[QUOTED TEXT]:
____________

Note: The sections on ENSO and Florida weather and ENSO and Storminess should be reviewed prior to reading this section.

 

 Strong and violent tornadoes are rare in Florida because their formation requires many atmospheric ingredients to come together at just the right time and place to form. Hagemeyer (2000) developed an index of "Storminess" and found it to be a reasonable proxy for tornadoes and severe weather in Florida during the dry season. Severe weather, particularly the occurrence of strong and violent tornadoes (F2 and greater), in the Florida dry season have shown a striking relationship to extreme phases of ENSO in recent decades. A graph of F2 and greater dry season tornadoes since 1950 below shows three distinct peaks associated with strong El Ninos. The tornado database is not as accurate prior to about 1980 and the number of F2 and greater tornadoes in the 50s, 60s and 70s in Storm Data is highly suspect. However, since 1980 the two extreme EL Nino events of 1982-83 and 1997-98 have produced the most significant tornadoes.

F2andgreatertornadoes.jpg
 
The image below compares the reported tornadoes from January through April and mean position of the jet stream for the two extreme El Nino’s of 1997-98 and 1982-83. The similarity in the jet stream pattern and resulting tornadoes is striking. These two years represent the two most active tornado seasons in Florida history.

____________

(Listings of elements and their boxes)
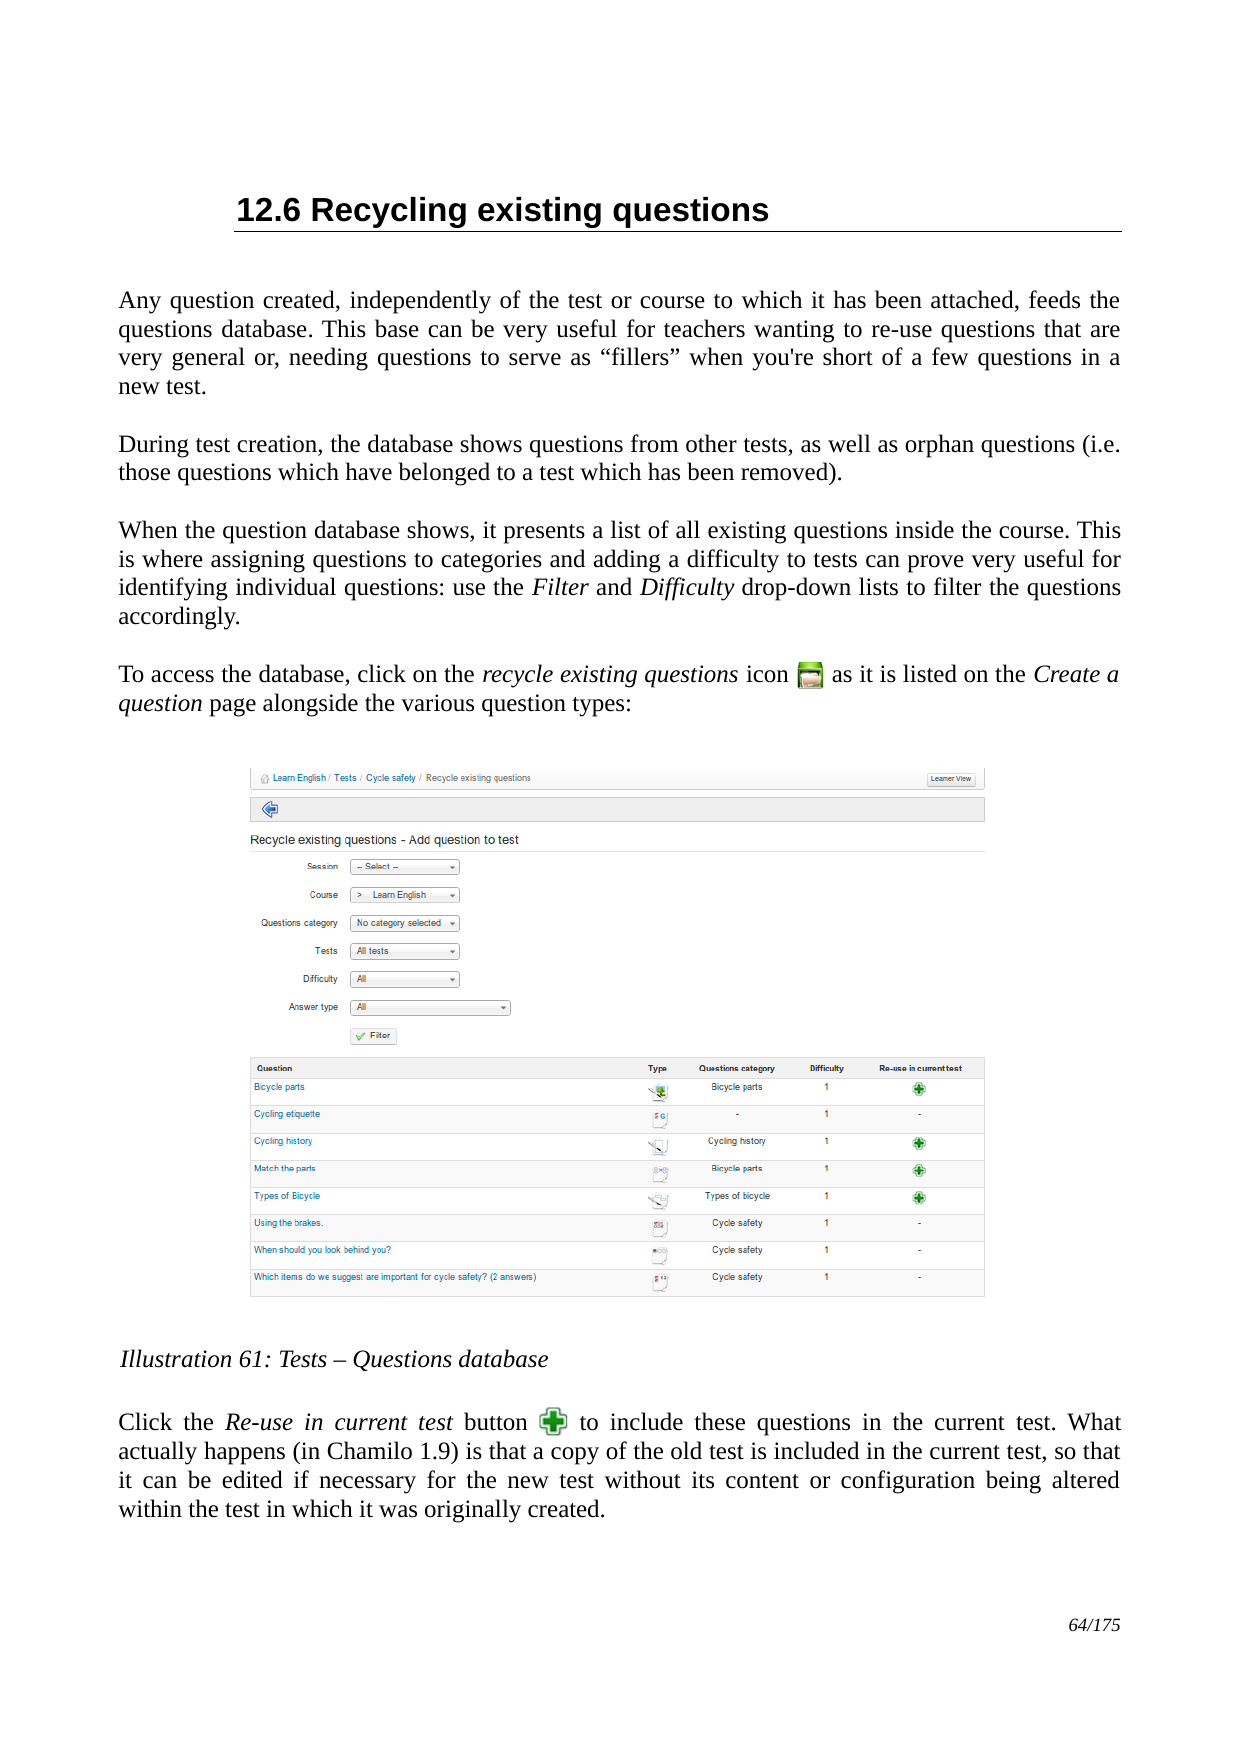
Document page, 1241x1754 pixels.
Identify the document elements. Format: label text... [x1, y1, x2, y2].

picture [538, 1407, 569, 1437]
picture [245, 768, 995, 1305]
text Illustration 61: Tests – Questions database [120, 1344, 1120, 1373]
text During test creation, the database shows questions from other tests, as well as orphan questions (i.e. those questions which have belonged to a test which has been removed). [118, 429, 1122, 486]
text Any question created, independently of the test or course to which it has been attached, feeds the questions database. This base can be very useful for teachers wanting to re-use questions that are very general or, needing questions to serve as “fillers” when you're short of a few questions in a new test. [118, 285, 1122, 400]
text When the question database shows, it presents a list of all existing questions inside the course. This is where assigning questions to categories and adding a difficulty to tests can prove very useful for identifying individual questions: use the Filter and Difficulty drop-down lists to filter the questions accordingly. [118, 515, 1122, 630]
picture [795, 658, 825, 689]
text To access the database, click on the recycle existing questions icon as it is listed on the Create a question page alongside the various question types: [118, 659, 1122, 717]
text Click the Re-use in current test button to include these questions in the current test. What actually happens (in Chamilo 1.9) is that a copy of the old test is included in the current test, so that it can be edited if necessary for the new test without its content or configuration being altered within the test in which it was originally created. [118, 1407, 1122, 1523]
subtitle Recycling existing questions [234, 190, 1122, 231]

____________

[PROBLEMS]:
1: Transcribe the passage on ENSO and Florida tornadoes from "F2andgreatertornadoes.jpg" up to and including "in Florida history.".
2: In the passage on ENSO and Florida tornadoes, which two extreme El Nino events since 1980 are said to have produced the most significant tornadoes?
3: Take the passage on ENSO and Florida tornadoes further, starting after its final sentence.

[EXPECTED OUTPUTS]:
1:
F2andgreatertornadoes.jpg
 
The image below compares the reported tornadoes from January through April and mean position of the jet stream for the two extreme El Nino’s of 1997-98 and 1982-83. The similarity in the jet stream pattern and resulting tornadoes is striking. These two years represent the two most active tornado seasons in Florida history.

2: The 1982-83 and 1997-98 El Nino events.

3:
el-nino-jet-tornado.jpg

 

A number of research projects have verified the importance of the jet stream, and in particular the passage of jet streaks of higher wind embedded within the mean jet stream, in providing an environment favorable for strong and violent tornadoes in the Florida dry season. While the passage of an extra-tropical cyclone and associated jet streak generally sets the stage for the potential for severe weather, it is the strength of the wind field that was found to have the highest correlation with tornado intensity or F-scale (Hagemeyer, B. C., and D. A. Matney, 1993: Relationship of twenty upper air indices to central Florida tornado outbreaks. Preprints 13th Conference on Weather Analysis and Forecasting. Vienna, VA, Amer. Meteor. Soc., 574-577).

Very strong La Nina’s are characterized by much lower than normal tornado activity. The image below compares the tornado reports and mean jet stream positions for the strong El Nino of 1982-83 with the strong La Nina of 1988-89. The 1982-83 dry season had a record number of strong and violent tornadoes, the 1988-89 dry season tied several other dry seasons for the least, with no strong and violent tornadoes reported.

el-nino-la-nina-jet-tornado.jpg

 


 

Case Study - Deadliest Tornado Outbreak in Florida History
The following satellite and radar animations for the February 22-23rd 1998 central Florida tornado outbreak (the deadliest in state history) aptly illustrate howthe approach of a strong southerly jet streak aided in the development of tornadic supercells. 
2-22-98-ir.gif
Water Vapor Satellite of approaching squall line with jet stream analysis
Animated Loop (high bandwidth recommended)
orltorir.jpg
IR Satellite Animated Loop (high bandwidth recommended)
2-22-98-radar.jpg
NEXRAD Doppler Radar (red triangles are tornado vortex signatures (TVS) from algorithm output Animated Loop (high bandwidth recommended)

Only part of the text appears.